Ia bilang ada tiga instrumen yang paling realistis dan berdampak cepat.
Pertama, dorong konsumsi kelompok bawah, misalnya lewat diskon listrik dan bantuan pangan.
“Segmen ini punya kecenderungan belanja tinggi, sehingga uang cepat berputar di ekonomi,” ujarnya kepada Kontan, Rabu (6/5/2026).
Kedua, pemerintah perlu menjaga daya beli pekerja formal berpendapatan rendah, antara lain melalui Bantuan Subsidi Upah (BSU) atau penguatan skema pajak penghasilan (PPh) 21 ditanggung pemerintah (DTP).
“Ini penting untuk menahan PHK dan menjaga konsumsi kelas pekerja, terutama di sektor padat karya,” jelasnya.
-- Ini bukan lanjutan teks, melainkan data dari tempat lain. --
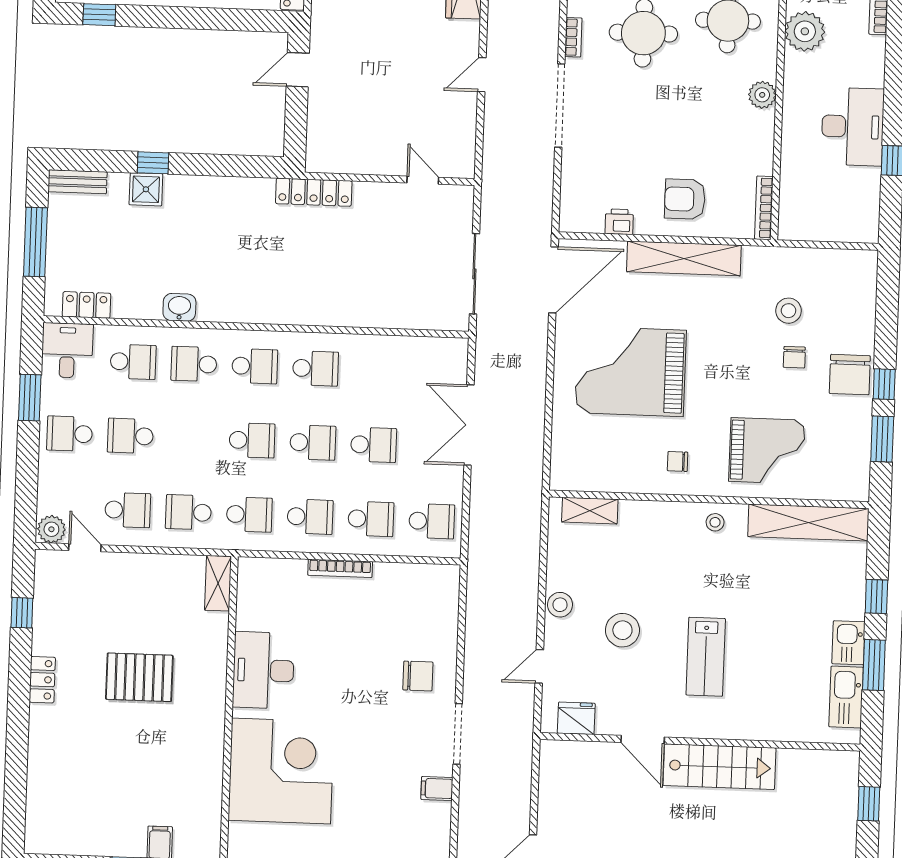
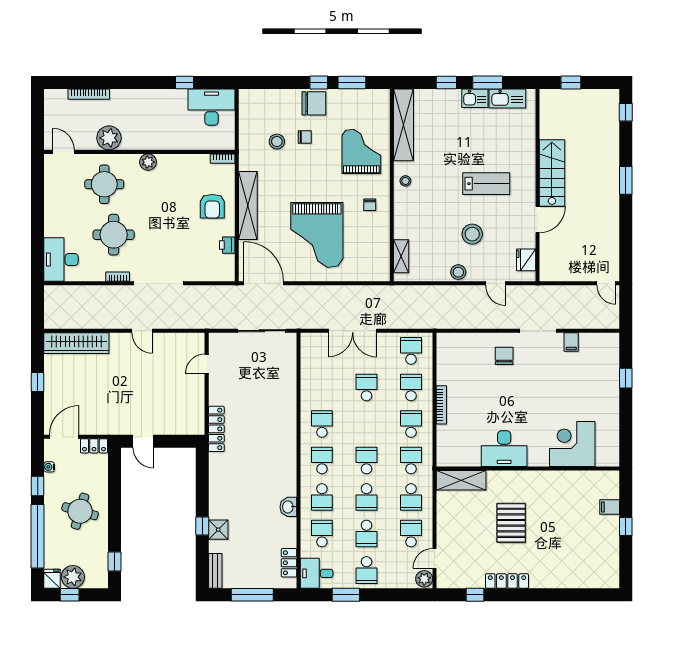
desk: (853, 127) -> (212, 107), moved
bookcase: (764, 208) -> (223, 159), width x0.64
school desk: (313, 443) -> (366, 497), moved, turned 180
shelving: (218, 583) -> (461, 480), width x1.50, depth x1.33
locker: (42, 680) -> (507, 581), width x1.53
corner desk: (281, 771) -> (572, 444), width x0.74, depth x0.74

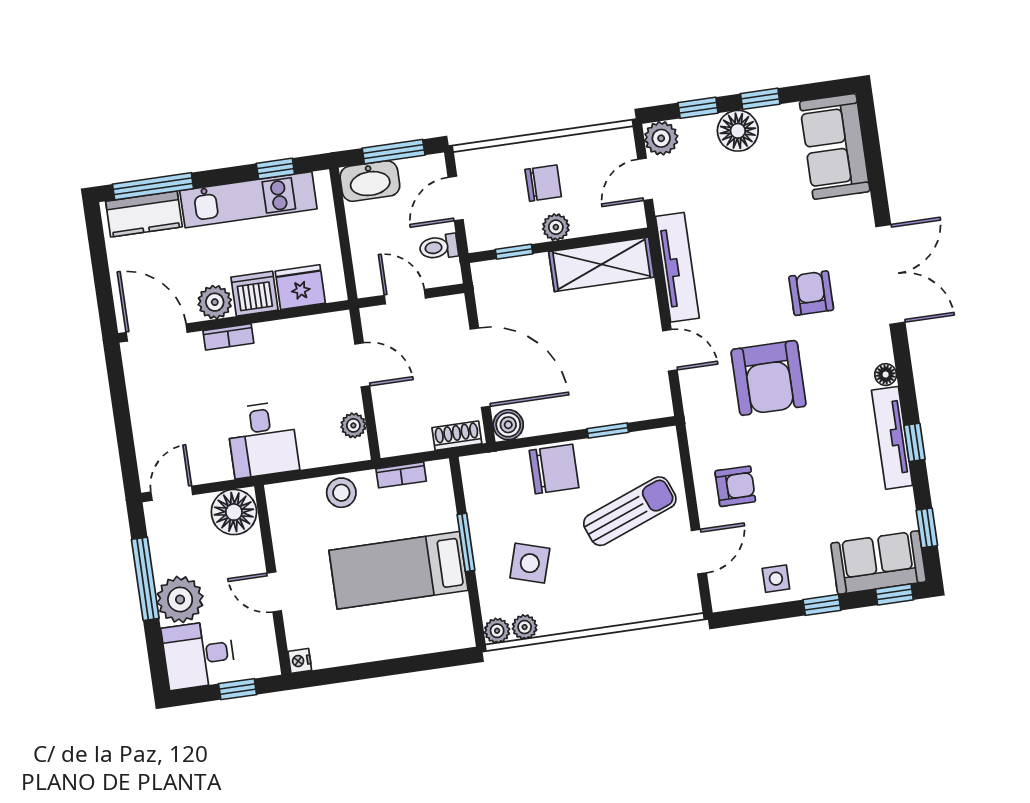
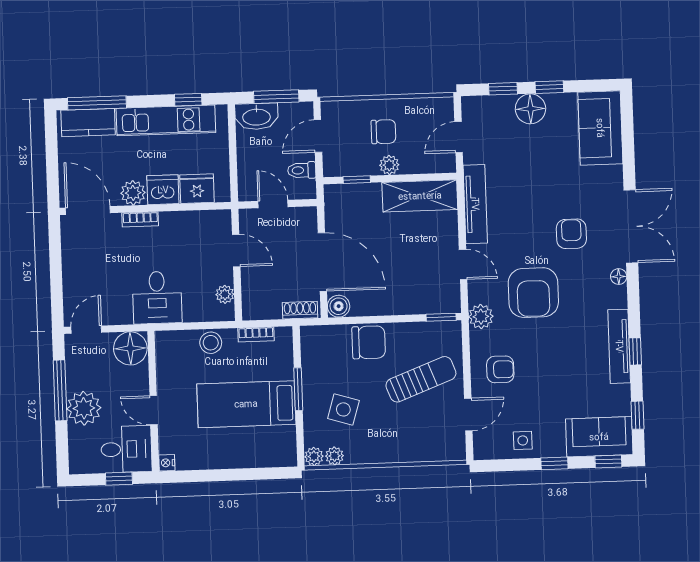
plant: (661, 138) -> (481, 317), moved
floor lamp: (886, 375) -> (619, 277), moved
window: (608, 430) -> (441, 317), moved
desk: (199, 655) -> (126, 449), moved, turned 180

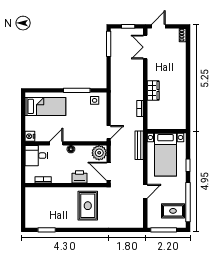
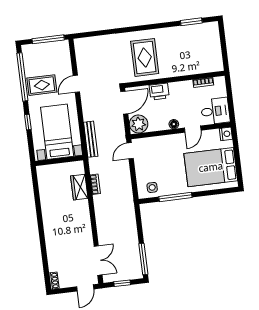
wardrobe: (153, 90) -> (79, 187), moved
bed: (45, 106) -> (211, 167), width x1.50
door: (109, 171) -> (124, 103), hinge flipped
rug: (173, 211) -> (42, 85), moved

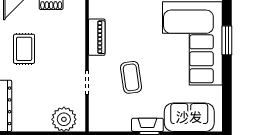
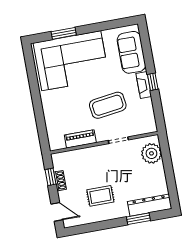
coffee table: (131, 77) -> (108, 105), width x1.36, depth x1.32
Ketiga, pentingnya menjaga ritme belanja pemerintah agar tidak menurun setelah lonjakan pada kuartal I-2026.
“Kuartal I kuat karena belanja pemerintah melonjak. Kalau Kuartal II terjadi kontraksi belanja, pertumbuhan pasti jatuh. Jadi yang penting percepat penyerapan anggaran yang sudah ada,” tegasnya.
Meski demikian, ia mengingatkan bahwa target utama pada kuartal II bukan untuk menyamai pertumbuhan kuartal I 2026 yang mencapai 5,61% secara tahunan (year on year/yoy), melainkan menahan agar perlambatan tidak terlalu dalam.
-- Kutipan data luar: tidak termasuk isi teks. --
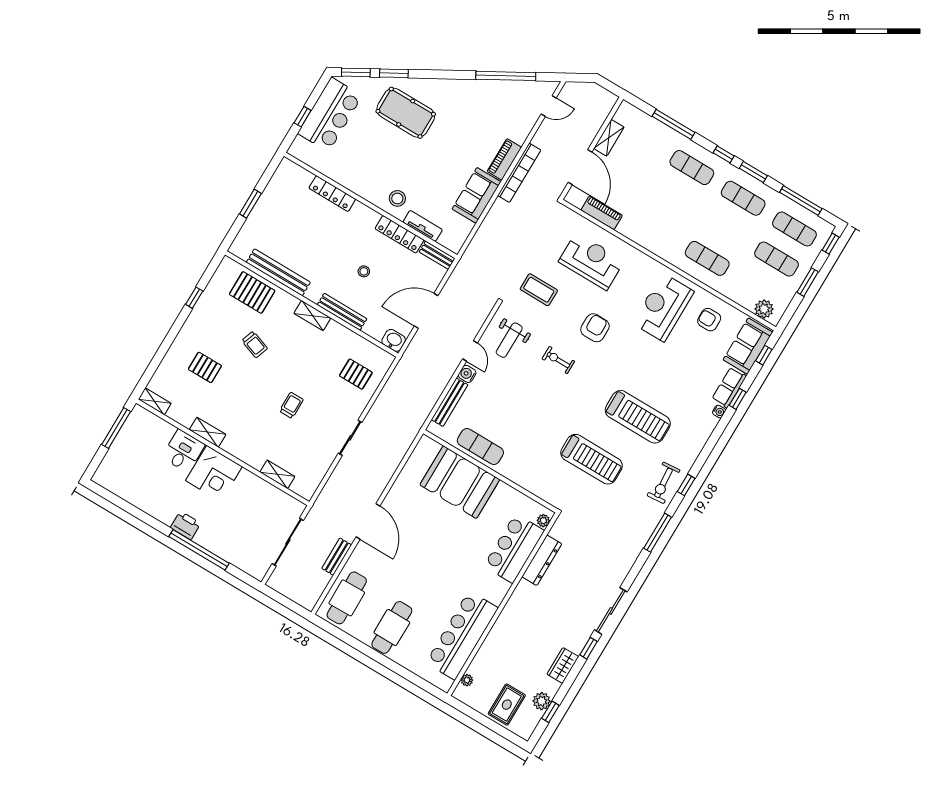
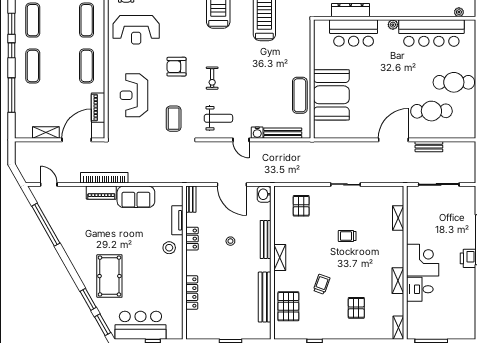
exercise mat: (656, 228) -> (87, 66), added
locker: (399, 234) -> (192, 239), width x0.66
door: (470, 351) -> (241, 140), swing flipped
plant: (543, 521) -> (393, 25), moved
cafe table: (347, 598) -> (431, 111), moved

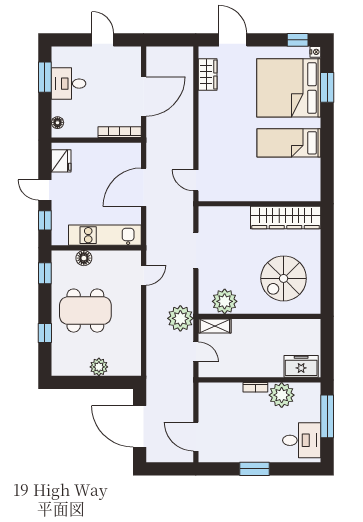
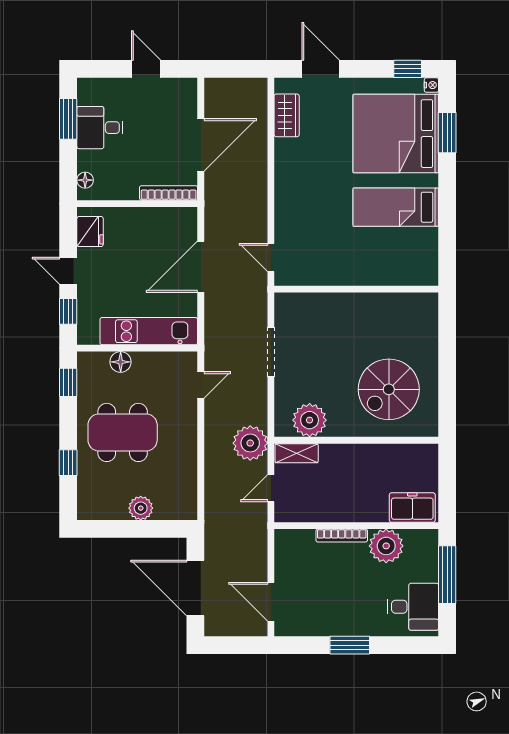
wardrobe: (286, 218) -> (391, 308), removed
door: (196, 352) -> (271, 488), swing flipped
bookcase: (255, 387) -> (342, 536), width x1.56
Yusuf menilai paket stimulus yang ada saat ini lebih tepat dilihat sebagai bantalan (buffer), bukan mesin pendorong pertumbuhan baru. Misalnya, insentif kendaraan listrik dinilai memiliki dampak terbatas karena struktur industrinya belum dalam dan masih bergantung pada impor.
Sementara itu, kebijakan kredit usaha rakyat (KUR) berbunga rendah dinilai menghadapi tantangan pada kualitas penyaluran, bukan lagi pada tingkat bunga.
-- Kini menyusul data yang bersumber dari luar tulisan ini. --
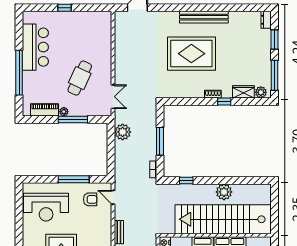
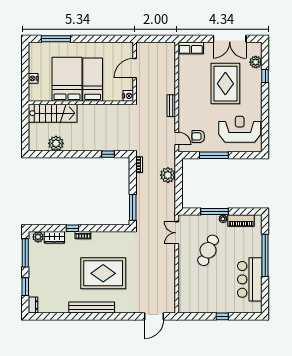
plant: (123, 132) -> (168, 175), moved
window: (160, 141) -> (133, 207), moved
plant: (224, 192) -> (56, 143), moved
stairs: (223, 219) -> (53, 113), width x0.54, depth x0.66

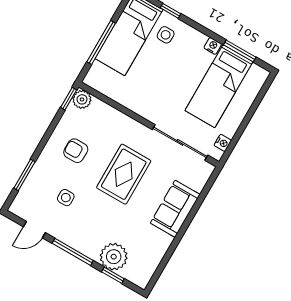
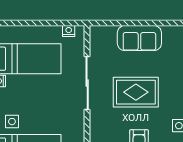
sliding door: (180, 142) -> (87, 83), moved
Adapun program revitalisasi mesin industri padat karya dinilai positif, tetapi dampaknya baru terasa dalam jangka menengah.
“Stimulus yang paling terasa dalam jangka pendek justru gaji ke-13 ASN. Tapi dampaknya juga terbatas karena sebagian besar digunakan untuk kebutuhan rutin,” katanya.
Ia juga menyoroti bahwa komposisi stimulus saat ini cenderung lebih banyak menyasar kelompok menengah ke atas, sementara kelompok bawah yang memiliki tingkat konsumsi tinggi justru belum mendapat dorongan signifikan.
Menurut Yusuf, tanpa faktor musiman seperti Ramadan dan Idulfitri serta belanja sosial besar di awal tahun, pertumbuhan ekonomi pada kuartal II secara alami akan lebih moderat.
Dengan kondisi tersebut, ia memproyeksikan pertumbuhan ekonomi kuartal II-2026 berada di kisaran 5,0% hingga 5,3% yoy. Angka ini memang lebih rendah dari kuartal I, tetapi masih mencerminkan kondisi ekonomi yang relatif stabil.
“Yang perlu dijaga bukan hanya angka pertumbuhan, tetapi juga kualitasnya. Jangan sampai hanya bertumpu pada konsumsi tanpa perbaikan di sisi produksi,” ujarnya.
Untuk itu, Yusuf menekankan pentingnya penguatan sektor produksi, khususnya manufaktur dan ekspor, serta memastikan penyaluran kredit benar-benar mengalir ke sektor produktif.
Selain itu, pemerintah juga perlu memperkuat dukungan kepada kelompok bawah dan mengantisipasi tekanan eksternal melalui diversifikasi pasar ekspor.
“Di sinilah peran kebijakan menjadi krusial untuk menjaga keseimbangan pertumbuhan ke depan,” tutupnya.